I just want to know why we use Proxy-identity ( Local/remote) in VPN? At our design, earlier we were configuring VPN's without Proxy-identities, but after using NAT in our environment, the vendor has configured all the VPN's with Proxy-identities whether using NAT or not. Is this something related or necessary with NAT or has nothing to do with it? now i have a habit of configuring every VPN with proxy-identity but i can't explain to someone why i did this.
Please refer to this KB for couple of known use cases:
With proxy-ID, single VPN (tunnel interface) can have a single local and remote subnet.
Also, please refer to this thread:
With IPSEC vpn there is always a proxy-id pair sent. This is part of the standard.
When you don't explicitly configure one on the SRX it will us 0.0.0.0/0 to 0.0.0.0/0 meaning any subnet can be sent or recieved on the tunnel.
This is the recommended and simpliest path.
But most other vendors do not allow this open proxy pair. So we must configure explict pair(s) for compatibility and for the tunnel to come up.
Traffic selectors allow more that one pair.
proxy id configuration item allows only one pair
Thanks alot for the clear explanation of the Proxy-identity. I have also confirmed this by the following command
" >show security ipsec security-associations detail "

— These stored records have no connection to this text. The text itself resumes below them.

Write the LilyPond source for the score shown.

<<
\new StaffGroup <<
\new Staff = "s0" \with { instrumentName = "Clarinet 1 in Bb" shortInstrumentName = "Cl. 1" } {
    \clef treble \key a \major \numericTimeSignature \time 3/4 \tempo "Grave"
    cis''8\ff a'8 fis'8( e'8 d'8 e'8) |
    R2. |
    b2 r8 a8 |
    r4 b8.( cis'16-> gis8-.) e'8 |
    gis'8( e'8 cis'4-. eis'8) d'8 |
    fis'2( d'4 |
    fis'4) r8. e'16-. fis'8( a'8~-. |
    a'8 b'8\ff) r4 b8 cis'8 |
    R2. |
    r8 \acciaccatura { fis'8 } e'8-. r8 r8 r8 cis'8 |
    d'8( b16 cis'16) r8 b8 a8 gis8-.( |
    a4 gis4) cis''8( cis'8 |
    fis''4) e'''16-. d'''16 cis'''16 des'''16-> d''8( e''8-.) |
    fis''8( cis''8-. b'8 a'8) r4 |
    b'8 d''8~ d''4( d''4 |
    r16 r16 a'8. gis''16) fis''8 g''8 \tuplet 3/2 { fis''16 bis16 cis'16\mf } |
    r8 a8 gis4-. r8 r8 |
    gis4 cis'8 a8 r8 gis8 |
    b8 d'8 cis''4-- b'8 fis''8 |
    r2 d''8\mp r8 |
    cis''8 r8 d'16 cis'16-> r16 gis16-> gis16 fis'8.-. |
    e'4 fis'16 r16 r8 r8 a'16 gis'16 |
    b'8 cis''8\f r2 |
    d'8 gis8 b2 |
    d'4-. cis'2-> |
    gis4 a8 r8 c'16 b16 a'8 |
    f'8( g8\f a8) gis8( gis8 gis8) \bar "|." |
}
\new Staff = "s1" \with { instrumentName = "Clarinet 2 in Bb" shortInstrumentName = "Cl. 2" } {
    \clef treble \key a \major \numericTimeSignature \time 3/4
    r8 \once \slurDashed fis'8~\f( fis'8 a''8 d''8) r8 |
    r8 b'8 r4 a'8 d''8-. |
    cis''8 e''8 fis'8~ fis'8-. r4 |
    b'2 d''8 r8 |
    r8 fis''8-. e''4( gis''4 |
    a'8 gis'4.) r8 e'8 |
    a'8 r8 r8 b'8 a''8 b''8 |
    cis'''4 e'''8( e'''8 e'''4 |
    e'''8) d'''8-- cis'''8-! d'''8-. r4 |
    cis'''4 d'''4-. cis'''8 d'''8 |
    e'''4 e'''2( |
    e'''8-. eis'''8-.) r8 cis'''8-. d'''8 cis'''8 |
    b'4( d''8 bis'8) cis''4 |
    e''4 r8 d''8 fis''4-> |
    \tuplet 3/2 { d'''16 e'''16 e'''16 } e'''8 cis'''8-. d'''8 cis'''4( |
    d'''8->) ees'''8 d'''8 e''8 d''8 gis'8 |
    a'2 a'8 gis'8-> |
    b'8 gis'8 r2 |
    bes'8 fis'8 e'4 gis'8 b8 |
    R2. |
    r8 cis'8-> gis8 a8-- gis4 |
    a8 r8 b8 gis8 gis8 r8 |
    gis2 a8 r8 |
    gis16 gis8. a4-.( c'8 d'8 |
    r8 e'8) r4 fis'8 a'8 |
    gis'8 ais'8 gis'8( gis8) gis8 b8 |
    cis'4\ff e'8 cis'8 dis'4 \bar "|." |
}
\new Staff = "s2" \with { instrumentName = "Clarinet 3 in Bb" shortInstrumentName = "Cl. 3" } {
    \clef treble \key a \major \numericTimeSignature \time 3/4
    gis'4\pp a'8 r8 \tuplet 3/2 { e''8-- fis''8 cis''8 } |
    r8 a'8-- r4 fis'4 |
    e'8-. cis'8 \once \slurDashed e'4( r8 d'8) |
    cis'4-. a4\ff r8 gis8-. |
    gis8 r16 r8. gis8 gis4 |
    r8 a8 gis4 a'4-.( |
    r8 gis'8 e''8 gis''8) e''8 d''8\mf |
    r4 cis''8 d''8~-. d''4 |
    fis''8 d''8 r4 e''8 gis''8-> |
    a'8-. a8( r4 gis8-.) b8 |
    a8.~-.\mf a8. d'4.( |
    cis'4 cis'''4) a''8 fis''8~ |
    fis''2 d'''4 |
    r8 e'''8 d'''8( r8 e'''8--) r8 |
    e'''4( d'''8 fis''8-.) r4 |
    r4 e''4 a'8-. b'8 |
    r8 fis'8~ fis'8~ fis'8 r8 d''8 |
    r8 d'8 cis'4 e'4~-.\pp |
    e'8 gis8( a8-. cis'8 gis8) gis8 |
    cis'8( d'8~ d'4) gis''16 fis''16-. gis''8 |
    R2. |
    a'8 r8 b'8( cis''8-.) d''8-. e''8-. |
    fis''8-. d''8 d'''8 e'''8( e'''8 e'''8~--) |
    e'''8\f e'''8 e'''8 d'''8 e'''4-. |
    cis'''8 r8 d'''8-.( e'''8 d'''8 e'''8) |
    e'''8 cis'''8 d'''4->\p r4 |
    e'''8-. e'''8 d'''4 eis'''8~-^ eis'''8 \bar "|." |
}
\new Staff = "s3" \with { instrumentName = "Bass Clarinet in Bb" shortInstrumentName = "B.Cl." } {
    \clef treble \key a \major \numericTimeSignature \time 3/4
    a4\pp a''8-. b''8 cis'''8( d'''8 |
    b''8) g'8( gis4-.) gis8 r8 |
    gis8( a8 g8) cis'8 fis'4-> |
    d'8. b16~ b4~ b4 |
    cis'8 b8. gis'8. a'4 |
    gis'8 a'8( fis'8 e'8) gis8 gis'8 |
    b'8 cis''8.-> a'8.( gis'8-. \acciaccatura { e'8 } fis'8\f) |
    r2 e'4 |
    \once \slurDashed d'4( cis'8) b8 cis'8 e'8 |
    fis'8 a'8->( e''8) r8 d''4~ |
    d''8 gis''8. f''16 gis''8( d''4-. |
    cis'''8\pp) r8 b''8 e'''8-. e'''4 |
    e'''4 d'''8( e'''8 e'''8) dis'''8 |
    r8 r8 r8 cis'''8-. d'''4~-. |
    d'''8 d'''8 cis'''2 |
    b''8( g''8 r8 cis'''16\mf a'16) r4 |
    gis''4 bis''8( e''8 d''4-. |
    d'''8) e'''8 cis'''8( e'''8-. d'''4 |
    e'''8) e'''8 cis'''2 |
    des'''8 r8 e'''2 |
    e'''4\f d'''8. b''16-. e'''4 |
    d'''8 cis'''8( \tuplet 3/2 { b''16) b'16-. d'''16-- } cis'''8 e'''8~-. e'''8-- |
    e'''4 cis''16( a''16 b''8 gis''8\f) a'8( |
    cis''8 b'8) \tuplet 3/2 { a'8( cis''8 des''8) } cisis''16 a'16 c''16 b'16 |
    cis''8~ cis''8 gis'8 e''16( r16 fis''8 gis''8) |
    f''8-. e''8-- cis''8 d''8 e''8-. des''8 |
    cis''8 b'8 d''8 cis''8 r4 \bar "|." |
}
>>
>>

Further i just want to know what's the way around to configure mutiple proxy-identities on the following firewalls
SRX1500 with 17.3R1.10
SRX320 with 15.1X49-D45
We are going to access Multiple LAN's at the Datacentre(SRX1500) with branch-end LAN (SRX320) by using Proxy-identities.
We have redundant Service providers and our vendor have told us that traffic-selectors dont work in the auto-shifting of traffic in the event of failure of either ISP Link. So we have configured IPSec VPN with proxy-identites but now our management have asked us to access another LAN from the Datacentre. So now what's the solution to cater this scenario?
We have configured Multi Proxy-identities on NetSceen devices SSG20 (after updating OS) and ISG2000. Now we want to achieve the same goal on SRX too.
Traffic selectors is the way to configure multiple proxy-id on the SRX similar to ScreenOS 6.3.
I think We could achieve the same result by configuring multiple IPSec (Proxy-identity) against same IKE as we did with Traffic Selectors and in this way we could also have a redundant link autoshifting enable.
What's your stance on this?
If I understand you correctly, yes you can also configure multiple policy based vpn to generate the multiple proxy-id pair on a VPN tunnel. This is an alternative to using route based VPN and works under the security policy stanza instead.
I am not sure what you mean by redundant link auto shifting. But there are vpn failover options if that is what you are getting at.
No, i am talking about Route-based VPN's with dual or triple ISP's links. If i use traffic-selectors then route is auto injected to the routing table and vanishes whenever either VPN is de-activated or Link gows down (Fiber-break issue from ISP side). But is I use Proxy-id then route is statically entered and stays there eben i deactivate VPN.
Second question is Whether we could implement Multple Local-Remote IP pairs with Proxy ID over same tunnel and IKE as we do with Traffic-Selector?
Unfortunately, the proxy id method only supports a single pair. If you have multiple pairs your only option is either policy vpn or traffic selectors.
I assume the other side is not SRX or otherwise does not support the open proxy id.
How are you doing the vpn failover. I wonder if the PBF method will work with traffic selectors on the vpn.